* _Extract provided_:
# # #

Hi lincolnxlw
This is very strange, could you send the minimal reproducible example so I can try to debug it? Are you using any multiprocessing/threading that could cause a race condition or something similar? Perhaps there is a bug somewhere on our side.

Thanks,
Jaka

    Hi jakaskerl

    The link should contain the MRE for this issue.

    Hardware

    • OAK FFC-3P with 2 IMX477 modules running in 1080P in CAM B and CAM C sockets

    The MRE is an minimum ROS package depends on depthai-ros noetic.

    root@83d31607bd1d:/workspaces/depthai_catkin_ws/src/minimum_image_publisher# tree . -h

    .

    ├── [1.2K] CMakeLists.txt

    ├── [4.0K] config

    │ └── [1.4K] yolov6n.yaml

    ├── [4.0K] include

    │ └── [4.0K] minimum_image_publisher

    ├── [4.0K] models

    │ └── [8.9M] yolov6n_openvino_2022.1_6shave.blob

    ├── [2.0K] package.xml

    └── [4.0K] src

    └── [ 11K] image_publisher.cpp

    5 directories, 5 files

    There are also instructions inside the link for how to reproduce the problem.

    Attached below are two screenshots, one when the pipeline is running correctly, and one when the left side camera path is totally blocked.

    Let me know what do you think.

    Thanks

    Lincoln

      @jakaskerl

      Just to follow up, any questions regarding the MRE I provided.

      Also, I created the exact same pipeline in python running with depthai-library docker image, and I will run 10 times without any problem. I attach the python script below.

      #!/usr/bin/env python3
      
      from pathlib import Path
      import cv2
      import depthai as dai
      import numpy as np
      import argparse
      import time
      import errno
      import os
      import sys
      import json
      
      parser = argparse.ArgumentParser()
      parser.add_argument('-nn', '--nn_model', help='select model path for inference',
                          default='/workspaces/yolov6n_openvino_2022.1_6shave.blob', type=str)
      parser.add_argument('-c', '--config', help='Provide config path for inference',
                          default='/workspaces/yolov6n.json', type=str)
      parser.add_argument('-fps', '--fps', type=float, help='Frame rate of camera capturing', default=15)
      
      args = parser.parse_args()
      nn_path = Path(args.nn_model)
      config_path = Path(args.config)
      config_fps = args.fps
      
      if not nn_path.is_file():
          sys.exit('NN not found!')

# # #

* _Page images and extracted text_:

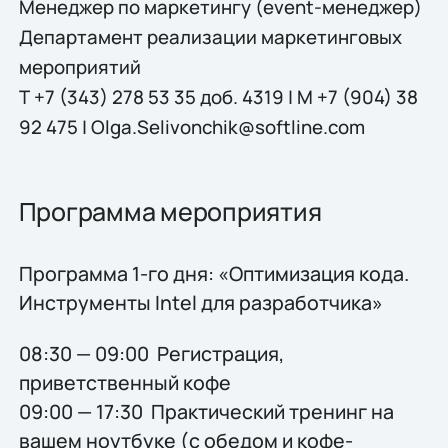
Менеджер
по
маркетингу
(
event-
менеджер)
Департамент
реализации маркетинговых
мероприятий
Т
+7 (343) 278 53 35
доб
. 4319 |
М
+7 (904) 38
92 475 |
Olga.Selivonchik@softline.com
Программа мероприятия
Программа 1-го дня: «Оптимизация кода.
Инструменты Intel для разработчика»
08:30 — 09:00 Регистрация,
приветственный кофе
09:00 — 17:30 Практический тренинг на
вашем ноутбуке (с обедом и кофе-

# # #

* _What you will do_:
(1) In the forum thread, shorten the paragraph beginning "This is very strange" while keeping its main facts.
(2) Carry the forum thread forward from its last line.

* _Answers for the tasks_:
(1) The reply calls the issue very strange and asks for a minimal reproducible example to debug. It asks whether multiprocessing or threading might be causing a race condition or similar, and allows that the bug could be on their side.

(2)
      if not config_path.is_file():
          sys.exit('Config not found!')
      
      with config_path.open() as f:
          config = json.load(f)
      
      nn_config = config.get("nn_config", {})
      if "input_size" in nn_config:
          nn_width, nn_height = tuple(map(int, nn_config.get("input_size").split('x')))
      metadata = nn_config.get("NN_specific_metadata", {})
      classes = metadata.get("classes", {})
      coordinates = metadata.get("coordinates", {})
      anchors = metadata.get("anchors", {})
      anchor_masks = metadata.get("anchor_masks", {})
      iou_threshold = metadata.get("iou_threshold", {})
      confidence_threshold = metadata.get("confidence_threshold", {})
      
      print(metadata)
      nn_mappings = config.get("mappings", {})
      labels = nn_mappings.get("labels", {})
      
      # pipeline
      pipeline = dai.Pipeline()
      
      camera_l = pipeline.create(dai.node.ColorCamera)
      detection_nn_l = pipeline.create(dai.node.YoloDetectionNetwork)
      xout_rgb_l = pipeline.create(dai.node.XLinkOut)
      xout_nn_l = pipeline.create(dai.node.XLinkOut)
      
      camera_r = pipeline.create(dai.node.ColorCamera)
      detection_nn_r = pipeline.create(dai.node.YoloDetectionNetwork)
      xout_rgb_r = pipeline.create(dai.node.XLinkOut)
      xout_nn_r = pipeline.create(dai.node.XLinkOut)
      
      xout_rgb_l.setStreamName("rgb_l")
      xout_nn_l.setStreamName("nn_l")
      xout_rgb_r.setStreamName("rgb_r")
      xout_nn_r.setStreamName("nn_r")
      
      camera_l.setPreviewSize(nn_width, nn_height)
      camera_l.setBoardSocket(dai.CameraBoardSocket.CAM_B)
      camera_l.setPreviewKeepAspectRatio(False)
      camera_l.setResolution(dai.ColorCameraProperties.SensorResolution.THE_1080_P)
      camera_l.setInterleaved(False)
      camera_l.setColorOrder(dai.ColorCameraProperties.ColorOrder.BGR)
      camera_l.setFps(config_fps)
      
      camera_r.setPreviewSize(nn_width, nn_height)
      camera_r.setBoardSocket(dai.CameraBoardSocket.CAM_C)
      camera_r.setPreviewKeepAspectRatio(False)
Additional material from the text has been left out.